Radyolojik incelemede, tümörün bulunduğu alanda diş kökleriyle herhangi bir bağlantısı olmayan, sınırları belirgin litik bir lezyon saptanır. Bu litik alan içersinde yer yer yoğunlaşan granüllü yapıda kireçlenme alanları vardır. Kalsifikasyon düzeyleri olgular arasında farklılıklar gösterir; örneğin, bazı olgularda radyolojik kalsifikasyon seçilemezken, olguların bir bölümü kalsifiye bir kitle niteliği gösterir.
Mikroskopik incelemede, mononükleer genç mezenkim hücrelerinden yapılı bir fibroma komponenti görülür. Bu komponent içersinde yer yer yoğunlaşan, bazı alanlarda serpilmiş olarak bulunan sementikeller vardır.
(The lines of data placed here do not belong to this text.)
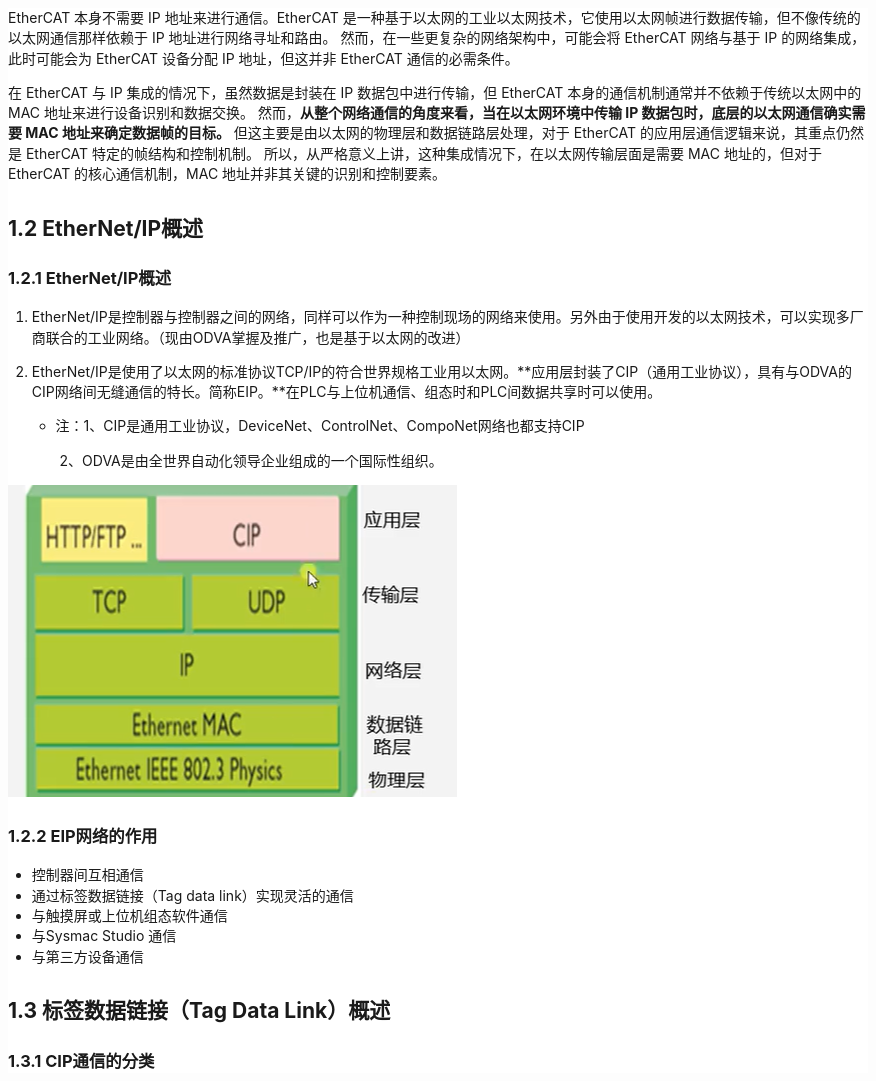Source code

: EtherCAT 本身不需要 IP 地址来进行通信。EtherCAT 是一种基于以太网的工业以太网技术，它使用以太网帧进行数据传输，但不像传统的以太网通信那样依赖于 IP 地址进行网络寻址和路由。
然而，在一些更复杂的网络架构中，可能会将 EtherCAT 网络与基于 IP 的网络集成，此时可能会为 EtherCAT 设备分配 IP 地址，但这并非 EtherCAT 通信的必需条件。

在 EtherCAT 与 IP 集成的情况下，虽然数据是封装在 IP 数据包中进行传输，但 EtherCAT 本身的通信机制通常并不依赖于传统以太网中的 MAC 地址来进行设备识别和数据交换。
然而，**从整个网络通信的角度来看，当在以太网环境中传输 IP 数据包时，底层的以太网通信确实需要 MAC 地址来确定数据帧的目标。**
但这主要是由以太网的物理层和数据链路层处理，对于 EtherCAT 的应用层通信逻辑来说，其重点仍然是 EtherCAT 特定的帧结构和控制机制。
所以，从严格意义上讲，这种集成情况下，在以太网传输层面是需要 MAC 地址的，但对于 EtherCAT 的核心通信机制，MAC 地址并非其关键的识别和控制要素。



## 1.2 EtherNet/IP概述

### 1.2.1 EtherNet/IP概述

1. EtherNet/IP是控制器与控制器之间的网络，同样可以作为一种控制现场的网络来使用。另外由于使用开发的以太网技术，可以实现多厂商联合的工业网络。（现由ODVA掌握及推广，也是基于以太网的改进）

2. EtherNet/IP是使用了以太网的标准协议TCP/IP的符合世界规格工业用以太网。**应用层封装了CIP（通用工业协议），具有与ODVA的CIP网络间无缝通信的特长。简称EIP。**在PLC与上位机通信、组态时和PLC间数据共享时可以使用。

   - 注：1、CIP是通用工业协议，DeviceNet、ControlNet、CompoNet网络也都支持CIP

     ​	2、ODVA是由全世界自动化领导企业组成的一个国际性组织。

![image-20240919113605014](./%E9%80%9A%E4%BF%A1%E5%8D%8F%E8%AE%AE%E7%9F%A5%E8%AF%86%E7%82%B9.assets/image-20240919113605014.png)

### 1.2.2 EIP网络的作用

- 控制器间互相通信
- 通过标签数据链接（Tag data link）实现灵活的通信
- 与触摸屏或上位机组态软件通信
- 与Sysmac Studio 通信
- 与第三方设备通信

## 1.3 标签数据链接（Tag Data Link）概述

### 1.3.1 CIP通信的分类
Sementikeller irili ufaklı kürecikler biçimindedir. Sement küreciklerinin ortası genellikle kalsifiyedir, periferik kesimlerinde band biçiminde sementoid madde ve sementoblastik hücreler bulunur. Sementoid maddeden çevreye doğru saçaklanan kollagen lifler oldukça incedir. Bazı sementikellerin ortasında dejenere epitel hücrelerini ya da gölge hücrelerini anımsatan hücre hayalleri bulunabilir. Sementikellerin büyük bölümü hücresiz sement özelliğindedir. Bazı sement adacıkları osteoid madde içerebilir.
Tedavisinde eksizyon ve küretaj yöntemlerine başvurulur. Bazı olgularda multipl kitle varlığı ya da korteksin çokça incelmiş olması çene rezeksiyonunu gerektirebilir. Residiv nadirdir. Prognoz iyidir.